DOCUMENT TEXT:

————

Swine flu (H1N1)
Technically, the term “swine flu” refers to influenza in pigs. Occasionally, pigs transmit influenza viruses to people, mainly to hog farmers and veterinarians. Less often, someone infected passes the infection to others.
The human respiratory infection caused by a particular influenza virus H1N1 strain — popularly known as swine flu — was first recognized in spring 2009. A few months after the first swine flu cases were reported, rates of confirmed H1N1-related illness were increasing in much of the world. As a result, the World Health Organization declared the infection a global pandemic.
The pandemic was declared over in August 2010. Currently, H1N1 is still circulating in humans as a seasonal flu virus and is included in the seasonal flu vaccine.
Influenza viruses infect the cells lining your nose, throat and lungs. The virus enters your body when you inhale contaminated droplets or transfer live virus from a contaminated surface to your eyes, nose or mouth.
You can’t catch swine flu from eating pork.

————

(Text extracted from each page)
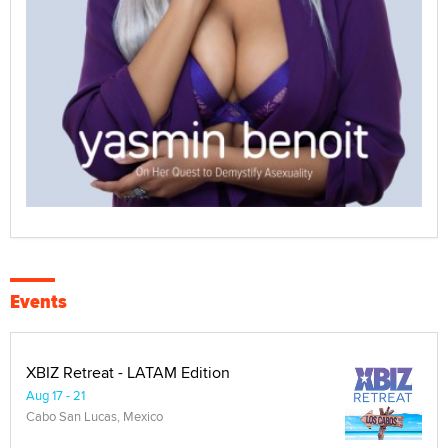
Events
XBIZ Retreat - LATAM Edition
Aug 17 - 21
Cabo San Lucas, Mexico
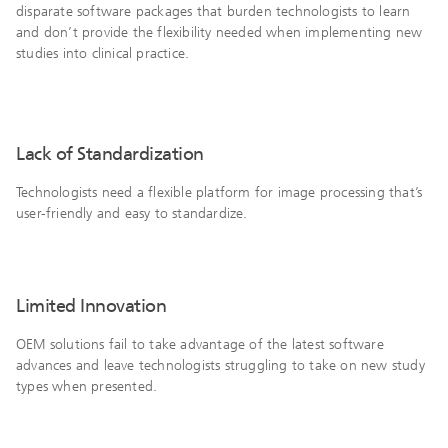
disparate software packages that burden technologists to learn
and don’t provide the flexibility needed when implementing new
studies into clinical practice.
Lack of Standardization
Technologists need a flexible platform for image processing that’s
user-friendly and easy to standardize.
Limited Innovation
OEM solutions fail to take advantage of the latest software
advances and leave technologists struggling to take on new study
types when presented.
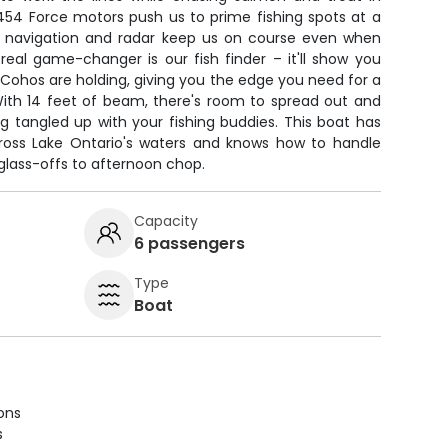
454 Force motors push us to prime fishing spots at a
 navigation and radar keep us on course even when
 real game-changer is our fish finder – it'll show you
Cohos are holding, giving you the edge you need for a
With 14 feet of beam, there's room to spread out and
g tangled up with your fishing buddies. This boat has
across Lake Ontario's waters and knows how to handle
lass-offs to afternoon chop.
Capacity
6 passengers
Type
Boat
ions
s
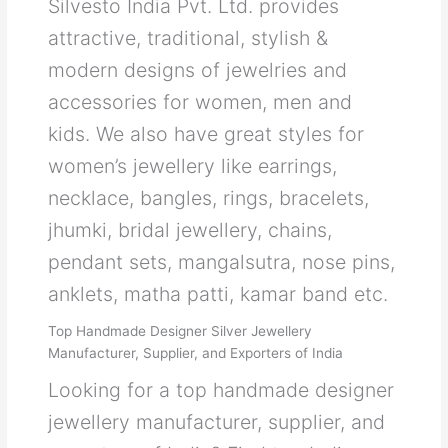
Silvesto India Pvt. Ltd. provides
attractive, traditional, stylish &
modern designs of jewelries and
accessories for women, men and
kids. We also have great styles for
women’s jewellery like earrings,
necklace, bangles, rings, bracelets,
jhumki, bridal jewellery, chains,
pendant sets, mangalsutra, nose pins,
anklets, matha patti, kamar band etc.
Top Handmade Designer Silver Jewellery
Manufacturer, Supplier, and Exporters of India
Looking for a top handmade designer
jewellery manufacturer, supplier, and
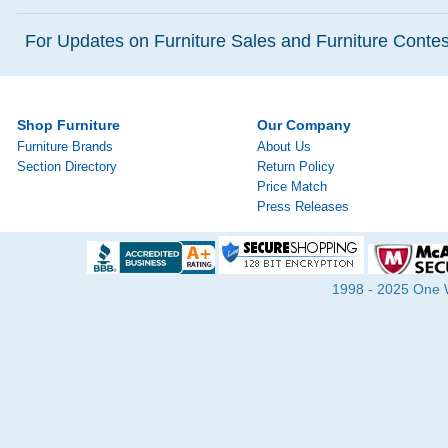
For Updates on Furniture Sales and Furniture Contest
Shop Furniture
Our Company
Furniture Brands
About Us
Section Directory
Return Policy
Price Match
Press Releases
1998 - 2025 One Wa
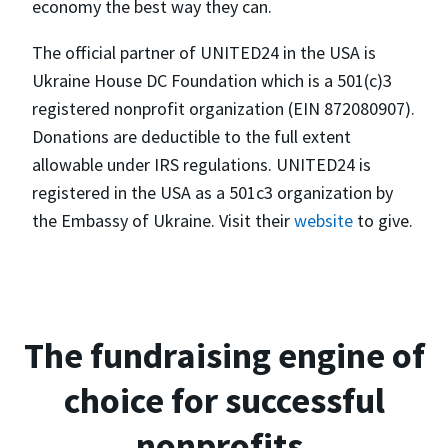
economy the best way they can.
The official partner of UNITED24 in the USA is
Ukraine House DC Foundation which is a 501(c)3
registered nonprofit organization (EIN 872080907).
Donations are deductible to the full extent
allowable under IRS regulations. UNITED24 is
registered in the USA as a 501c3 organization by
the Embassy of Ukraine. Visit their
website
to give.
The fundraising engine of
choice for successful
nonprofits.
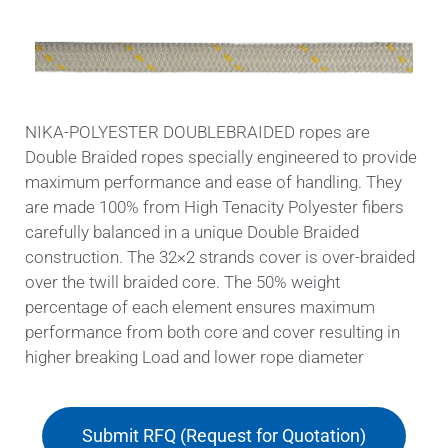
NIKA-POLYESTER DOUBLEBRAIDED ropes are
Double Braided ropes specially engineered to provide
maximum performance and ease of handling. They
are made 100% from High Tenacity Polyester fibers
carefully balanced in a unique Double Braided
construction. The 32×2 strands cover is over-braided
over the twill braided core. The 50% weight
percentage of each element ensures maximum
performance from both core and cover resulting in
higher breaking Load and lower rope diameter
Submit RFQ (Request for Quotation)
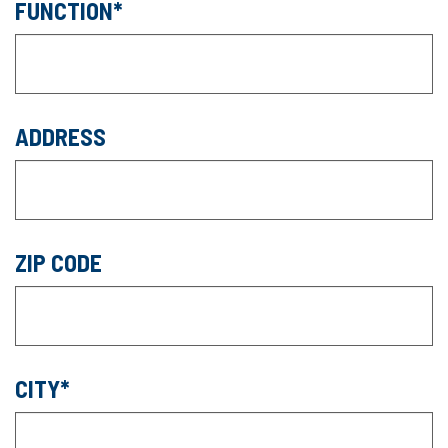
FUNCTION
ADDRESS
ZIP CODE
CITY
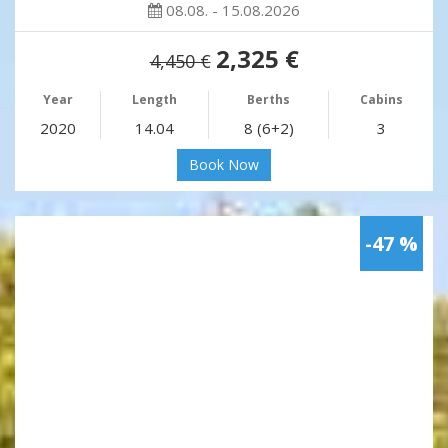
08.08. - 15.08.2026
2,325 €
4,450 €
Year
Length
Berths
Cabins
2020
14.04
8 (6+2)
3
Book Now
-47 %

————

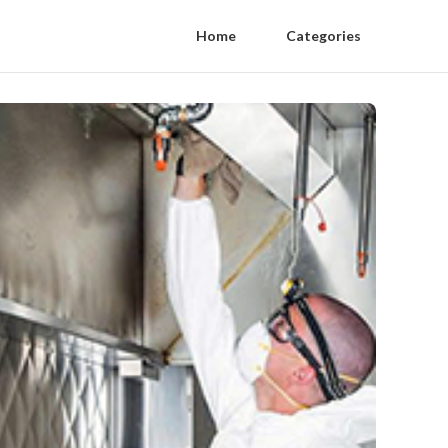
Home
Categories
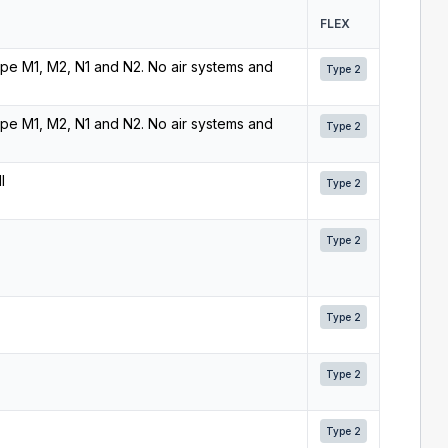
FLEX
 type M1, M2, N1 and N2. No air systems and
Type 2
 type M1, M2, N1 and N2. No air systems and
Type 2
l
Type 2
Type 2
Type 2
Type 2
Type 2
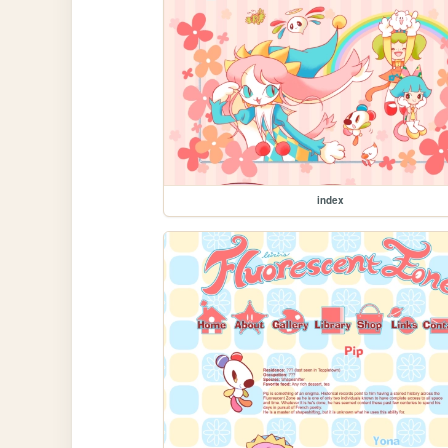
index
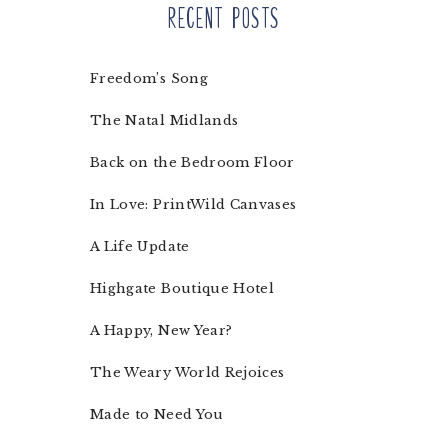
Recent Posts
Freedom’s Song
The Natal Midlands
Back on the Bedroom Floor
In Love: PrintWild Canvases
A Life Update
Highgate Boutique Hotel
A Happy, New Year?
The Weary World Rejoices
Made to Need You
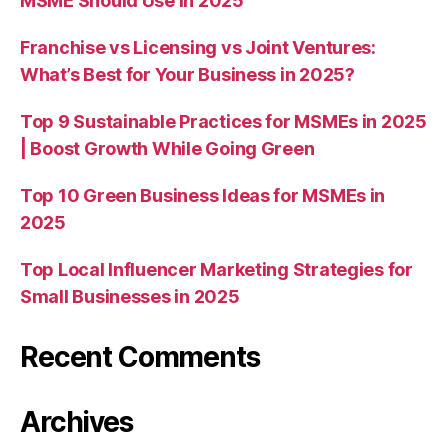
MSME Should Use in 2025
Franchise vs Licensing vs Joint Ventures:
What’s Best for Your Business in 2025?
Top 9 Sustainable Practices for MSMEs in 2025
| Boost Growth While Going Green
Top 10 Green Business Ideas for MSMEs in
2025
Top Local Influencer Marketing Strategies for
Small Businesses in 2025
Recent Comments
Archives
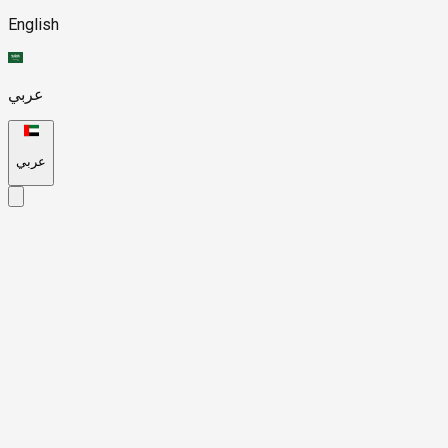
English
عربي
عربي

————

Quote the swine flu text word for word, beginning at the words "The human respiratory" and stopping after the words "nose or mouth.". The rows aren't needed here.

ANSWER:
The human respiratory infection caused by a particular influenza virus H1N1 strain — popularly known as swine flu — was first recognized in spring 2009. A few months after the first swine flu cases were reported, rates of confirmed H1N1-related illness were increasing in much of the world. As a result, the World Health Organization declared the infection a global pandemic.
The pandemic was declared over in August 2010. Currently, H1N1 is still circulating in humans as a seasonal flu virus and is included in the seasonal flu vaccine.
Influenza viruses infect the cells lining your nose, throat and lungs. The virus enters your body when you inhale contaminated droplets or transfer live virus from a contaminated surface to your eyes, nose or mouth.